━━ SUPPLIED DATA ━━

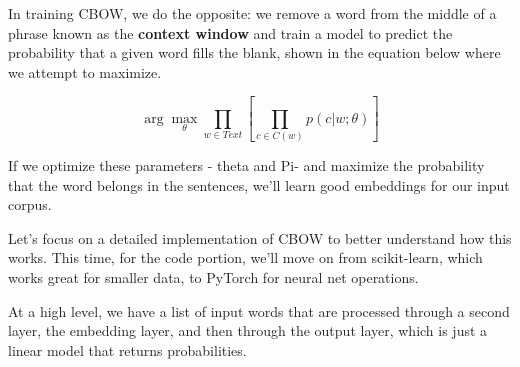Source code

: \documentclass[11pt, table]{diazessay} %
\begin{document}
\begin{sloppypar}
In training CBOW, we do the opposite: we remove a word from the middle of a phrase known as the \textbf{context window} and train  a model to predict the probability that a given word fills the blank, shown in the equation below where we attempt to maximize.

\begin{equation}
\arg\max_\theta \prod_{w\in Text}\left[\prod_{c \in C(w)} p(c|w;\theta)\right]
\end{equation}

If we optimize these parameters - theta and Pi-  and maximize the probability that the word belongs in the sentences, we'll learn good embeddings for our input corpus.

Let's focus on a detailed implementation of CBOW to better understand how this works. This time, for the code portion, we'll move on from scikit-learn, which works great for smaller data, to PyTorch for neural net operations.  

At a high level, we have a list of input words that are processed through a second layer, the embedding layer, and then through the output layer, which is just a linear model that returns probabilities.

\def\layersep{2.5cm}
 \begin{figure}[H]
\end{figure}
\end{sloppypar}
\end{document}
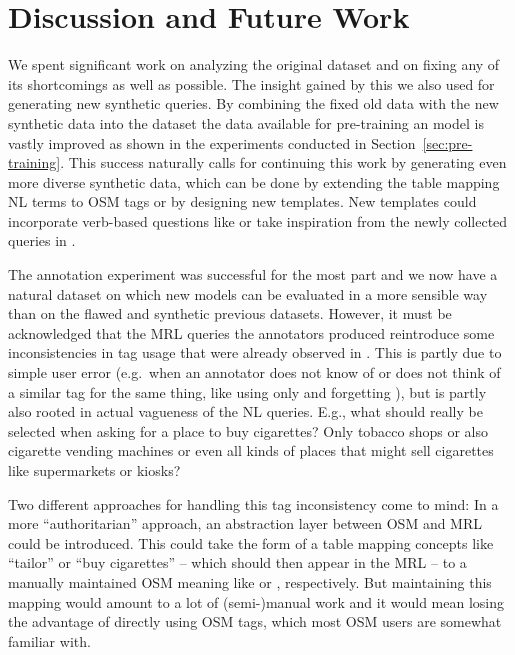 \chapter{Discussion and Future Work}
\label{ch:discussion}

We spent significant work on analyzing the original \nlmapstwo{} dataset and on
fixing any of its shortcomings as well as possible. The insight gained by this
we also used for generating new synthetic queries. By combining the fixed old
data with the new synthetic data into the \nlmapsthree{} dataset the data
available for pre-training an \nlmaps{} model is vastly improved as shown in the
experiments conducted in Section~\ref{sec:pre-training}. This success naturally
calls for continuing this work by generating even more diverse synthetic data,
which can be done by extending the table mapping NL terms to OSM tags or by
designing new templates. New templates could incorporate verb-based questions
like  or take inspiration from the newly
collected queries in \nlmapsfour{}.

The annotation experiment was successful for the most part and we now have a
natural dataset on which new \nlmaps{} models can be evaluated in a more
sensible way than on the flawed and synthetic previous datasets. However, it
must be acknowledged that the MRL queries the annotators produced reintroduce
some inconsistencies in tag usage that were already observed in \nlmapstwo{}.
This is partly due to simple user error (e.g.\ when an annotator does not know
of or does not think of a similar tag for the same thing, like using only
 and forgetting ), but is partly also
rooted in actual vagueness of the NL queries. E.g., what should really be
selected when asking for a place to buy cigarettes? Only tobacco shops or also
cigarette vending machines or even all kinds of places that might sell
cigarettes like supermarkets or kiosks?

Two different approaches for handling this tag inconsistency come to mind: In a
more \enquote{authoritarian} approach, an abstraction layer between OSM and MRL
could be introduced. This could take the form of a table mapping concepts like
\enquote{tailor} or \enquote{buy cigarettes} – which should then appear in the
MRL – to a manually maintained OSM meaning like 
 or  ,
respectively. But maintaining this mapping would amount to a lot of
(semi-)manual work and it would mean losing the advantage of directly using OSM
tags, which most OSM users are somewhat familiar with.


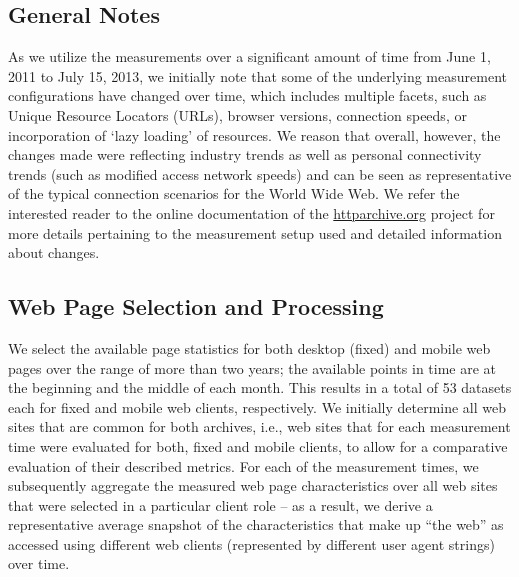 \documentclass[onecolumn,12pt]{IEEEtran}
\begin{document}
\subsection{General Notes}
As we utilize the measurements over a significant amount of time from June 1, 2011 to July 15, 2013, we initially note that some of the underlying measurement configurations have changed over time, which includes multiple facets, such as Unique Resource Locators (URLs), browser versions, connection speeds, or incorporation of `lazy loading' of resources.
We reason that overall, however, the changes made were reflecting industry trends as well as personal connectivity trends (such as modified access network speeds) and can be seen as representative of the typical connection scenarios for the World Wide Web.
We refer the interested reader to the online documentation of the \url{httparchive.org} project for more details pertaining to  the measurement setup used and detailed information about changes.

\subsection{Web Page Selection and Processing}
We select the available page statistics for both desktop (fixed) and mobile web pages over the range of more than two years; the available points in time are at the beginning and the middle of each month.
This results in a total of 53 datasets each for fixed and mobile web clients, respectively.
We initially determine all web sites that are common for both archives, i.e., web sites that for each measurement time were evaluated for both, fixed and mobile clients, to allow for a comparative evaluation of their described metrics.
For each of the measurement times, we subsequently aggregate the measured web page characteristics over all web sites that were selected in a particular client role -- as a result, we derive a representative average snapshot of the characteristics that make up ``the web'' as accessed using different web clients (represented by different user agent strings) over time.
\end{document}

━━━

HOW TO COMPLETE THIS TASK:
Keep every word of the records and none of the pictures when you print them again.

EXPECTED ANSWER:
Source code

: \documentclass[11pt, table]{diazessay} %
\begin{document}
\begin{sloppypar}
In training CBOW, we do the opposite: we remove a word from the middle of a phrase known as the \textbf{context window} and train  a model to predict the probability that a given word fills the blank, shown in the equation below where we attempt to maximize.

\begin{equation}
\arg\max_\theta \prod_{w\in Text}\left[\prod_{c \in C(w)} p(c|w;\theta)\right]
\end{equation}

If we optimize these parameters - theta and Pi-  and maximize the probability that the word belongs in the sentences, we'll learn good embeddings for our input corpus.

Let's focus on a detailed implementation of CBOW to better understand how this works. This time, for the code portion, we'll move on from scikit-learn, which works great for smaller data, to PyTorch for neural net operations.  

At a high level, we have a list of input words that are processed through a second layer, the embedding layer, and then through the output layer, which is just a linear model that returns probabilities.

\def\layersep{2.5cm}
 \begin{figure}[H]
\end{figure}
\end{sloppypar}
\end{document}
 \chapter{Discussion and Future Work}
\label{ch:discussion}

We spent significant work on analyzing the original \nlmapstwo{} dataset and on
fixing any of its shortcomings as well as possible. The insight gained by this
we also used for generating new synthetic queries. By combining the fixed old
data with the new synthetic data into the \nlmapsthree{} dataset the data
available for pre-training an \nlmaps{} model is vastly improved as shown in the
experiments conducted in Section~\ref{sec:pre-training}. This success naturally
calls for continuing this work by generating even more diverse synthetic data,
which can be done by extending the table mapping NL terms to OSM tags or by
designing new templates. New templates could incorporate verb-based questions
like  or take inspiration from the newly
collected queries in \nlmapsfour{}.

The annotation experiment was successful for the most part and we now have a
natural dataset on which new \nlmaps{} models can be evaluated in a more
sensible way than on the flawed and synthetic previous datasets. However, it
must be acknowledged that the MRL queries the annotators produced reintroduce
some inconsistencies in tag usage that were already observed in \nlmapstwo{}.
This is partly due to simple user error (e.g.\ when an annotator does not know
of or does not think of a similar tag for the same thing, like using only
 and forgetting ), but is partly also
rooted in actual vagueness of the NL queries. E.g., what should really be
selected when asking for a place to buy cigarettes? Only tobacco shops or also
cigarette vending machines or even all kinds of places that might sell
cigarettes like supermarkets or kiosks?

Two different approaches for handling this tag inconsistency come to mind: In a
more \enquote{authoritarian} approach, an abstraction layer between OSM and MRL
could be introduced. This could take the form of a table mapping concepts like
\enquote{tailor} or \enquote{buy cigarettes} – which should then appear in the
MRL – to a manually maintained OSM meaning like 
 or  ,
respectively. But maintaining this mapping would amount to a lot of
(semi-)manual work and it would mean losing the advantage of directly using OSM
tags, which most OSM users are somewhat familiar with.


 \documentclass[onecolumn,12pt]{IEEEtran}
\begin{document}
\subsection{General Notes}
As we utilize the measurements over a significant amount of time from June 1, 2011 to July 15, 2013, we initially note that some of the underlying measurement configurations have changed over time, which includes multiple facets, such as Unique Resource Locators (URLs), browser versions, connection speeds, or incorporation of `lazy loading' of resources.
We reason that overall, however, the changes made were reflecting industry trends as well as personal connectivity trends (such as modified access network speeds) and can be seen as representative of the typical connection scenarios for the World Wide Web.
We refer the interested reader to the online documentation of the \url{httparchive.org} project for more details pertaining to  the measurement setup used and detailed information about changes.

\subsection{Web Page Selection and Processing}
We select the available page statistics for both desktop (fixed) and mobile web pages over the range of more than two years; the available points in time are at the beginning and the middle of each month.
This results in a total of 53 datasets each for fixed and mobile web clients, respectively.
We initially determine all web sites that are common for both archives, i.e., web sites that for each measurement time were evaluated for both, fixed and mobile clients, to allow for a comparative evaluation of their described metrics.
For each of the measurement times, we subsequently aggregate the measured web page characteristics over all web sites that were selected in a particular client role -- as a result, we derive a representative average snapshot of the characteristics that make up ``the web'' as accessed using different web clients (represented by different user agent strings) over time.
\end{document}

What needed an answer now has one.